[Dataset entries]
----------
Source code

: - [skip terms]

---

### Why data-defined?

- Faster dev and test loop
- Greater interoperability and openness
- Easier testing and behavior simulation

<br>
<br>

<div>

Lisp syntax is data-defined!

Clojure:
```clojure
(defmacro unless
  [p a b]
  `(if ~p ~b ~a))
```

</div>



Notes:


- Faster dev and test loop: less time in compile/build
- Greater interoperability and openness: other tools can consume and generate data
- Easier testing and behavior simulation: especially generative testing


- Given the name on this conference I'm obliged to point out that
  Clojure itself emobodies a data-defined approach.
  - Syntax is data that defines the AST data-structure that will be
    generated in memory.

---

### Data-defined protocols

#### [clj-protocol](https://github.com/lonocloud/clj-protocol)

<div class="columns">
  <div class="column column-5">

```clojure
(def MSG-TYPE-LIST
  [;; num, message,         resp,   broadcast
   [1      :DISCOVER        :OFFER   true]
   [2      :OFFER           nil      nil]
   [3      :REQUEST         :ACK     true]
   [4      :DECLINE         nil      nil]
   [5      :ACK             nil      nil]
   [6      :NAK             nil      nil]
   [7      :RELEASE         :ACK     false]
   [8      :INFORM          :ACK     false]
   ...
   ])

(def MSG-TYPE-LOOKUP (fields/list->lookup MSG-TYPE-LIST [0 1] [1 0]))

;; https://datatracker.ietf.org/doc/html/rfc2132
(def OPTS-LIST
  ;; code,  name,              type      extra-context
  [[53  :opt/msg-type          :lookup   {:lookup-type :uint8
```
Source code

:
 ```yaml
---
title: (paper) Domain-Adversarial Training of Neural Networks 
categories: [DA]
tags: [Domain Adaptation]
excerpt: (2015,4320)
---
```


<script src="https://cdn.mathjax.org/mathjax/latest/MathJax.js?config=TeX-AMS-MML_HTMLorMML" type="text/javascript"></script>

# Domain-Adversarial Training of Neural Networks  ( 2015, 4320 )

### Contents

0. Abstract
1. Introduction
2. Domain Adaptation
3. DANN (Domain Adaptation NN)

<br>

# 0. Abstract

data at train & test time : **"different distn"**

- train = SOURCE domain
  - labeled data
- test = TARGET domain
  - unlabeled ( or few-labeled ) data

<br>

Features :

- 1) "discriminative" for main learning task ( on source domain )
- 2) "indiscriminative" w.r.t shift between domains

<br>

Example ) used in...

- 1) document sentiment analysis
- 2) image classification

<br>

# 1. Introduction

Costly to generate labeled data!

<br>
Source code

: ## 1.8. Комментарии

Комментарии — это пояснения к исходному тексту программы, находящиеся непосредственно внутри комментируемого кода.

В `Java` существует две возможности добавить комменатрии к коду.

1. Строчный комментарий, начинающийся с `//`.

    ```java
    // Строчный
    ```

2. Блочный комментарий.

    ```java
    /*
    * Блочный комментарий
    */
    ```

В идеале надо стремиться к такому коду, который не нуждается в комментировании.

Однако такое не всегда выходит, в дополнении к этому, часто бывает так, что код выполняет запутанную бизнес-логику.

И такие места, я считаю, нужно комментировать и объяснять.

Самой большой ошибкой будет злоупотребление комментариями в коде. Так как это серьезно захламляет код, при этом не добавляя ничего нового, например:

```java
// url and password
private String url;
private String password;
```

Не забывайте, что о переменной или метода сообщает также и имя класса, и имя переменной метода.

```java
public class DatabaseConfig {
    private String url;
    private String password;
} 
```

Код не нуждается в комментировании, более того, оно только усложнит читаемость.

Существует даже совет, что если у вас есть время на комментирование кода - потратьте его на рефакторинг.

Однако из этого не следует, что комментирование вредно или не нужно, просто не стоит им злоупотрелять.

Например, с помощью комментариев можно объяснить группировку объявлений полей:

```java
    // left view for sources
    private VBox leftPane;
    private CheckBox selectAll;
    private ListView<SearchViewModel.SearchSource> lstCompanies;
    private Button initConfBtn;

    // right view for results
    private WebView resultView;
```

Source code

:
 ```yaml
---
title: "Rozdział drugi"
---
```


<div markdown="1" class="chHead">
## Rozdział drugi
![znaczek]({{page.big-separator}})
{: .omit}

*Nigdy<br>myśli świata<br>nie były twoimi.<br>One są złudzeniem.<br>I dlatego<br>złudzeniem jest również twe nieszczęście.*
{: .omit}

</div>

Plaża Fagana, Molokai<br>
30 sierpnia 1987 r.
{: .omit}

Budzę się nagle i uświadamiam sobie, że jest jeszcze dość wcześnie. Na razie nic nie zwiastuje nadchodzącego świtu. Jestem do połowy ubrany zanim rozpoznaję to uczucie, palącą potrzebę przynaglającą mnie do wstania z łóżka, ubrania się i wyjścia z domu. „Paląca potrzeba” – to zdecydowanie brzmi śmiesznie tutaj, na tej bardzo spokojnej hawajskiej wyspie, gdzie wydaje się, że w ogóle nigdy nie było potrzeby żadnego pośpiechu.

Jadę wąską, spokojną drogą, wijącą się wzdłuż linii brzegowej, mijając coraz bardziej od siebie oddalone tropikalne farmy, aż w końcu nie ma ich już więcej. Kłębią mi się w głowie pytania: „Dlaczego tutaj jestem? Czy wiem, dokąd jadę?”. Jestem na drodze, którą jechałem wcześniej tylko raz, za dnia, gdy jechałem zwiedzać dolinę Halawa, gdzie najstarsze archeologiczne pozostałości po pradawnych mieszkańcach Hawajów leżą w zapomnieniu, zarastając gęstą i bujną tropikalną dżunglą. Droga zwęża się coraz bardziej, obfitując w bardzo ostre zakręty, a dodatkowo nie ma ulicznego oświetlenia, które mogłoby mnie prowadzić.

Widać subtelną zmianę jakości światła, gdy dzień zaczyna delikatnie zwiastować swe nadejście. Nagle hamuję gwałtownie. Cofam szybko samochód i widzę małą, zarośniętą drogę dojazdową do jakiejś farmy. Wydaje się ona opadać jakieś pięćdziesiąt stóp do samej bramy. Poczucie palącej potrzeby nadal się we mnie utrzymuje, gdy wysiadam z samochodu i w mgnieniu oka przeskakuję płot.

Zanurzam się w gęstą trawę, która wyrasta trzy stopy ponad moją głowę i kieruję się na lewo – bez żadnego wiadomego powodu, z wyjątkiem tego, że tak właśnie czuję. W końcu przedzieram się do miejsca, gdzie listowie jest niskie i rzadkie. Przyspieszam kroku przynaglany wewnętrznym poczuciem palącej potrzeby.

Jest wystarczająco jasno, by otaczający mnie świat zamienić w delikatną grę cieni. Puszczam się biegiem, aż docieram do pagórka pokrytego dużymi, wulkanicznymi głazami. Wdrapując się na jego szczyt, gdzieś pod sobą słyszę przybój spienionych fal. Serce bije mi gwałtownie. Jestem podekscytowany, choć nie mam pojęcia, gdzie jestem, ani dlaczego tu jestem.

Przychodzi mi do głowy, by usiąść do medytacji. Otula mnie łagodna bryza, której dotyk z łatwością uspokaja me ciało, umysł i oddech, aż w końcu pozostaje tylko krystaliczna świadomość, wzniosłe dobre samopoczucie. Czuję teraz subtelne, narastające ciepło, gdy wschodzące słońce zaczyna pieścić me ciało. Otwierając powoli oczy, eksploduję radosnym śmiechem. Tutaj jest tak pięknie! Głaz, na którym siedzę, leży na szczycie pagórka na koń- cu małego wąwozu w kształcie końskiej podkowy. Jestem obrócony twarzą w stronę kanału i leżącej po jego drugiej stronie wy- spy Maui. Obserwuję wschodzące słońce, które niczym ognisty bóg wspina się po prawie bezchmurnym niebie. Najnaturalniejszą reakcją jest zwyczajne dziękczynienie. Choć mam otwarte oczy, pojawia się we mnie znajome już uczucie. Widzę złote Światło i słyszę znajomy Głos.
----------
THE TASK: In the entries above, find each line that includes the string "labeled" and copy it.

FINISHED TASK:
  - labeled data
  - unlabeled ( or few-labeled ) data
Costly to generate labeled data!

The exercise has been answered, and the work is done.